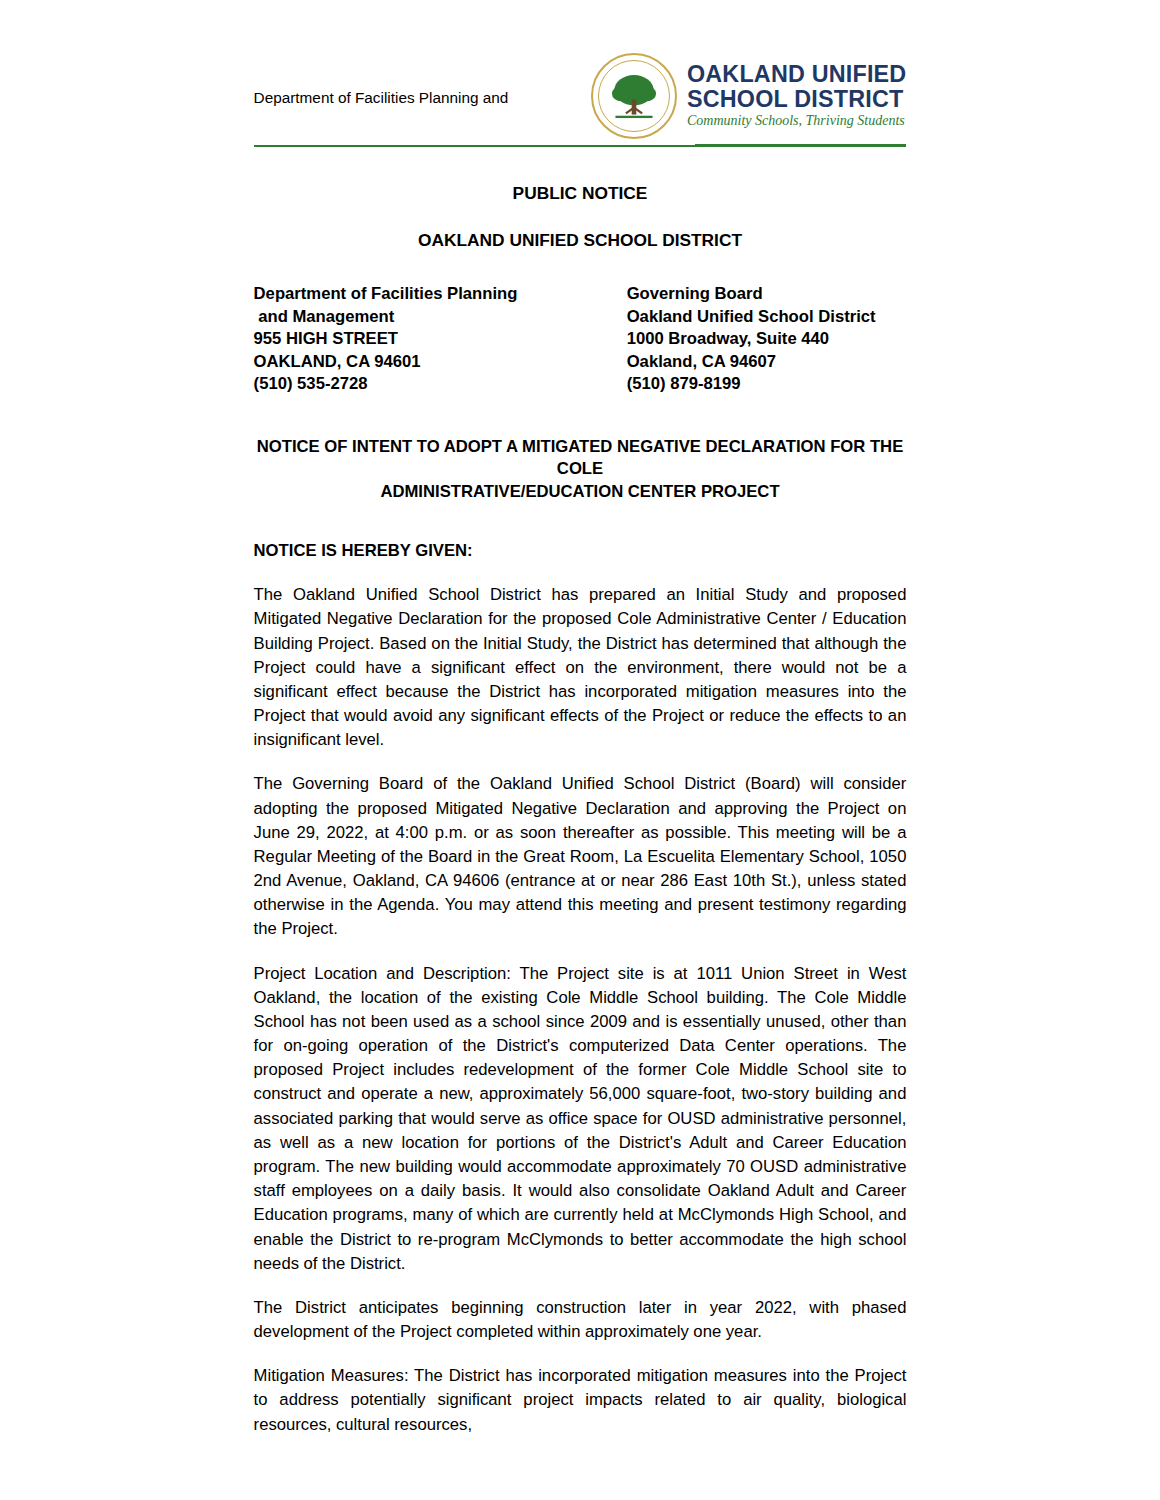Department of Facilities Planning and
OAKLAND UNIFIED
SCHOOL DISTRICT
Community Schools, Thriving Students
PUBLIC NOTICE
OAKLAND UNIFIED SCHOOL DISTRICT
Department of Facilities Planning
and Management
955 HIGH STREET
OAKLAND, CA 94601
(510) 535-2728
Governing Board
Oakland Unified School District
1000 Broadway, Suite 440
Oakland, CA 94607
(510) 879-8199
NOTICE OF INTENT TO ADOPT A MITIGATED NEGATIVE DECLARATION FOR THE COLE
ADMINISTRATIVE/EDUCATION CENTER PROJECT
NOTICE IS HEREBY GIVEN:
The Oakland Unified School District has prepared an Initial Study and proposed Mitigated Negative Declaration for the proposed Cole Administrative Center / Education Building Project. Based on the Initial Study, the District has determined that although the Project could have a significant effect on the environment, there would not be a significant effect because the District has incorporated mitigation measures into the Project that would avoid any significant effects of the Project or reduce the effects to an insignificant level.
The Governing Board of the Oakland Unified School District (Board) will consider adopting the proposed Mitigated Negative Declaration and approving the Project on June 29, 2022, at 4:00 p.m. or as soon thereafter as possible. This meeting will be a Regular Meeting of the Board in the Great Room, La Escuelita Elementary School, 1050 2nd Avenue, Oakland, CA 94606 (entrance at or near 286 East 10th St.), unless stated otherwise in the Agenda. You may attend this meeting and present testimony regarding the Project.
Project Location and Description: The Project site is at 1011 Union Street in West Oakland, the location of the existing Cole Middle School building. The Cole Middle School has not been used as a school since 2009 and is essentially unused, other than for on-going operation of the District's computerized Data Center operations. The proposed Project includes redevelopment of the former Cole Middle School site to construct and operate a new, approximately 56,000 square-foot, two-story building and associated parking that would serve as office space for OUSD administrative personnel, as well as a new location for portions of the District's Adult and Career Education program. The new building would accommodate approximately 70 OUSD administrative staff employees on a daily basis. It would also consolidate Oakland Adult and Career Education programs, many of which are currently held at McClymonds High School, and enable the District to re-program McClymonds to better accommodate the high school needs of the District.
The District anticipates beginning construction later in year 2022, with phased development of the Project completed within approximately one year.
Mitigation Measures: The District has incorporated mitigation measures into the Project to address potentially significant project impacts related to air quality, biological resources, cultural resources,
———
> TRY IT
With the images omitted, output all entries exactly as given.

> WRITTEN REPLY
Department of Facilities Planning and
OAKLAND UNIFIED
SCHOOL DISTRICT
Community Schools, Thriving Students
PUBLIC NOTICE
OAKLAND UNIFIED SCHOOL DISTRICT
Department of Facilities Planning
and Management
955 HIGH STREET
OAKLAND, CA 94601
(510) 535-2728
Governing Board
Oakland Unified School District
1000 Broadway, Suite 440
Oakland, CA 94607
(510) 879-8199
NOTICE OF INTENT TO ADOPT A MITIGATED NEGATIVE DECLARATION FOR THE COLE
ADMINISTRATIVE/EDUCATION CENTER PROJECT
NOTICE IS HEREBY GIVEN:
The Oakland Unified School District has prepared an Initial Study and proposed Mitigated Negative Declaration for the proposed Cole Administrative Center / Education Building Project. Based on the Initial Study, the District has determined that although the Project could have a significant effect on the environment, there would not be a significant effect because the District has incorporated mitigation measures into the Project that would avoid any significant effects of the Project or reduce the effects to an insignificant level.
The Governing Board of the Oakland Unified School District (Board) will consider adopting the proposed Mitigated Negative Declaration and approving the Project on June 29, 2022, at 4:00 p.m. or as soon thereafter as possible. This meeting will be a Regular Meeting of the Board in the Great Room, La Escuelita Elementary School, 1050 2nd Avenue, Oakland, CA 94606 (entrance at or near 286 East 10th St.), unless stated otherwise in the Agenda. You may attend this meeting and present testimony regarding the Project.
Project Location and Description: The Project site is at 1011 Union Street in West Oakland, the location of the existing Cole Middle School building. The Cole Middle School has not been used as a school since 2009 and is essentially unused, other than for on-going operation of the District's computerized Data Center operations. The proposed Project includes redevelopment of the former Cole Middle School site to construct and operate a new, approximately 56,000 square-foot, two-story building and associated parking that would serve as office space for OUSD administrative personnel, as well as a new location for portions of the District's Adult and Career Education program. The new building would accommodate approximately 70 OUSD administrative staff employees on a daily basis. It would also consolidate Oakland Adult and Career Education programs, many of which are currently held at McClymonds High School, and enable the District to re-program McClymonds to better accommodate the high school needs of the District.
The District anticipates beginning construction later in year 2022, with phased development of the Project completed within approximately one year.
Mitigation Measures: The District has incorporated mitigation measures into the Project to address potentially significant project impacts related to air quality, biological resources, cultural resources,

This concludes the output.